> _Exercise tasks_
a) In the article on Braveen and Nina Ragunanthan's return to the Mississippi Delta, where did the couple spend their Robertson Community Summer in 2009?
b) Write the next part of the article on Braveen and Nina Ragunanthan's return to the Mississippi Delta, starting after its final sentence.

> _Passage for review_
....

Community Summer: Then and Now
When Braveen Ragunanthan and Nina Ragunanthan (née Woolley) packed for the Mississippi Delta in the Summer of 2009, they never imagined the impact it would have on them.
“That summer was really important for me for, helping me understand a part of the United States that I had never experienced before. In the years that followed at Duke, Virginia Commonwealth University School of Medicine, and the Johns Hopkins Bloomberg School of Public Health, I kept reflecting back on that experience,” Braveen said.
For Nina, the experience was similar, “The Mississippi Delta is a special place that touches every Robertson Scholar who has ever been there. Its history and culture, with all its complexity, has left a legacy on America as a whole. Getting the historical context of that region was very impactful for me and broadened my horizons.”
Now, almost twelve years later, after completing all their medical training, they’re heading back. For good.
“Our Robertson Community Summer in 2009 at St. Gabriel Mercy Center in Mound Bayou impacted us immensely, and we feel called to return to the community to serve. We are going to be among the only pediatricians and OB/GYNs at the Delta Health Center at this time, and we are summoning all of our courage as such,” Braveen shared.
“We will definitely be drawing upon lessons learned as Robertson scholars as we seek to make a transformational impact in our community. The Mississippi Delta is a place that has endured much, and yet has an amazing sense of resilience and hope. We feel we are coming around ‘full circle’ in many ways by taking this next step in our careers.”
After graduating from Duke in 2012 both Nina and Braveen embarked on their careers in medicine. Braveen headed to medical school at the VCU School of Medicine as a recipient of the National Health Service Corps (NHSC) scholarship and took a year off to complete his Master of Public Health (MPH) degree at the Johns Hopkins Bloomberg School of Public Health. Nina spent a year working as the Global Health Teaching Associate at Weill Cornell Medical College, and then went on to Harvard Medical School.
Braveen and Nina couples matched together in 2017 for residency training in Pittsburgh, Pennsylvania in pediatrics and obstetrics & gynecology, respectively, at the University of Pittsburgh Medical Center (UPMC). Braveen is currently Chief Resident at UPMC Children’s Hospital of Pittsburgh, and Nina is Chief Resident at UPMC Magee-Womens Hospital.
Now the two are drawing on their Robertson experience to return a place they hold dear in their hearts.

....

> _Listed records_
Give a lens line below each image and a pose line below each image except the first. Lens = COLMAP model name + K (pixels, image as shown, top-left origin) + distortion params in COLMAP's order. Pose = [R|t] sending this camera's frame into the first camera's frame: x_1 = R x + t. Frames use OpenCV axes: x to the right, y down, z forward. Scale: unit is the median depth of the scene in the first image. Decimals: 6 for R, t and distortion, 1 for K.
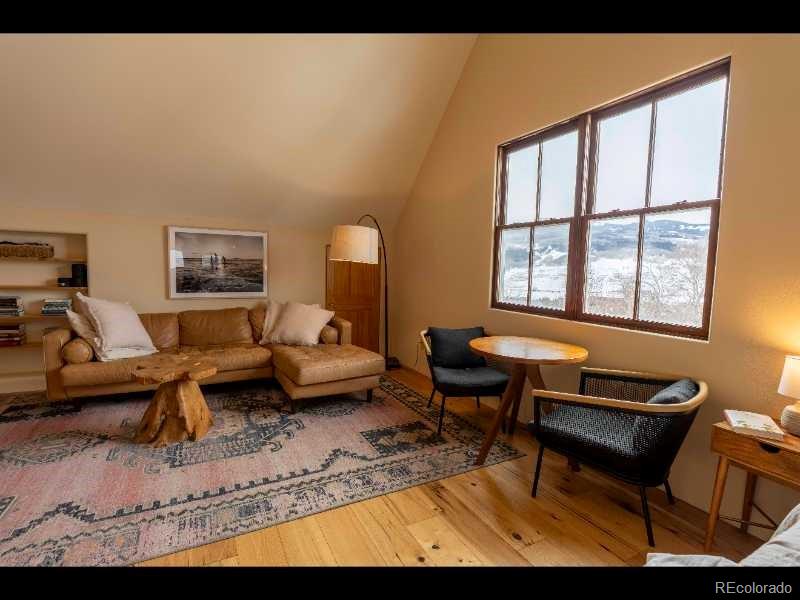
lens RADIAL K [[372.4, 0, 383.2], [0, 372.4, 296.8], [0, 0, 1]] dist [-0.004931, 0.002799]
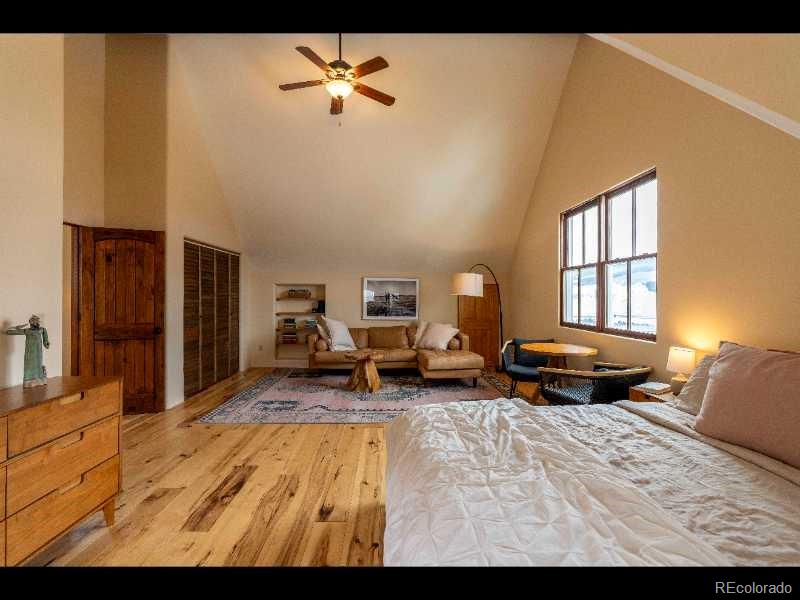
lens RADIAL K [[363.0, 0, 400.1], [0, 363.0, 299.0], [0, 0, 1]] dist [-0.008758, 0.004152]
pose [[0.905750, -0.022599, -0.423208, 0.330987], [-0.009368, 0.997266, -0.073305, 0.035356], [0.423708, 0.070360, 0.903062, -0.511587]]
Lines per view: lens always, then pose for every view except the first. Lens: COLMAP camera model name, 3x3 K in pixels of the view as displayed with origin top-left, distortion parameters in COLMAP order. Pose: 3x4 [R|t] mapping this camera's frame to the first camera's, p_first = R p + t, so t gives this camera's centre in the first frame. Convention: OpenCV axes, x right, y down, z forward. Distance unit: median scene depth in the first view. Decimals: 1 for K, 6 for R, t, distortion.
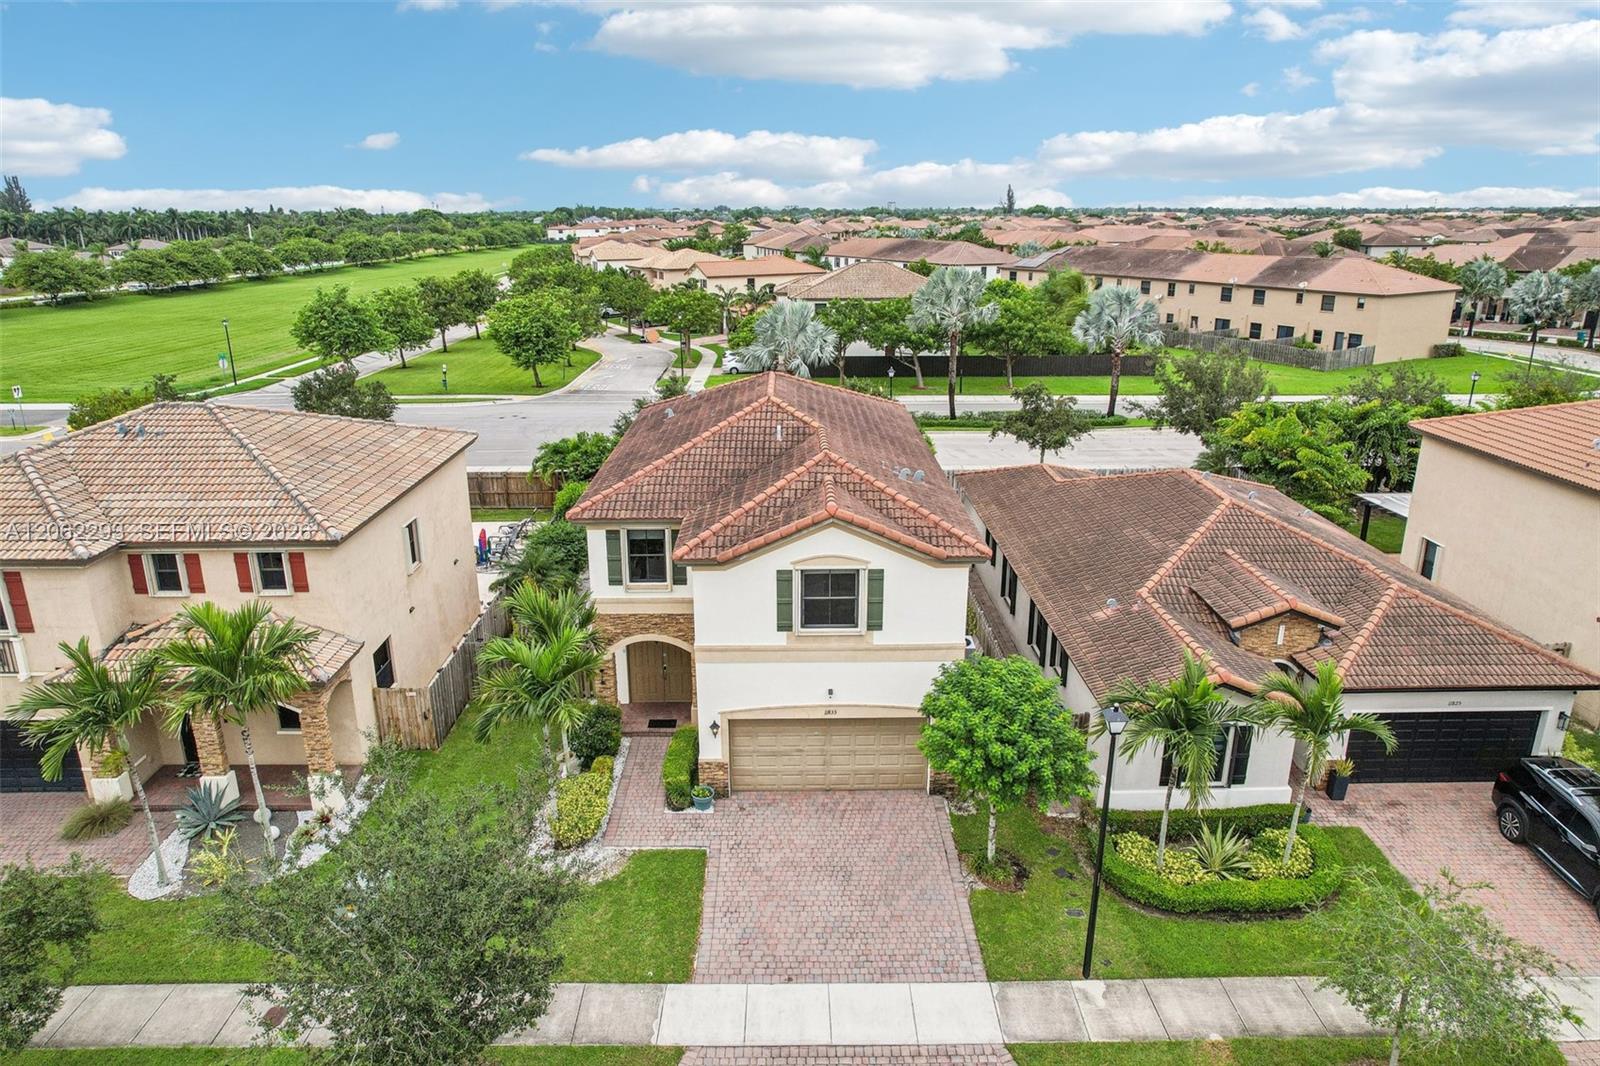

....

> _Responses_
a) At St. Gabriel Mercy Center in Mound Bayou, in the Mississippi Delta.

b)
“Nina and I are answering a calling to serve the rural Mississippi Delta. From an epidemiological and health policy standpoint, Mississippi has endured many challenges over the years including among the nation’s highest rates of childhood poverty, childhood obesity, and infant mortality, especially amongst black infants. But there is also such a tremendous history of activism and pioneering leadership in community health that draws us here so strongly. Our employer, the Delta Health Center, Inc, was founded in the 1960s by the legendary Dr. H. Jack Geiger as the first Federally Qualified Health Center (FQHC) in the country and helped ignite the community health movement across the United States. Numerous champions of the Civil Rights movement fought bravely in Mississippi and helped pave the way for many of the organizations still operating on the ground there across social justice and education spaces.”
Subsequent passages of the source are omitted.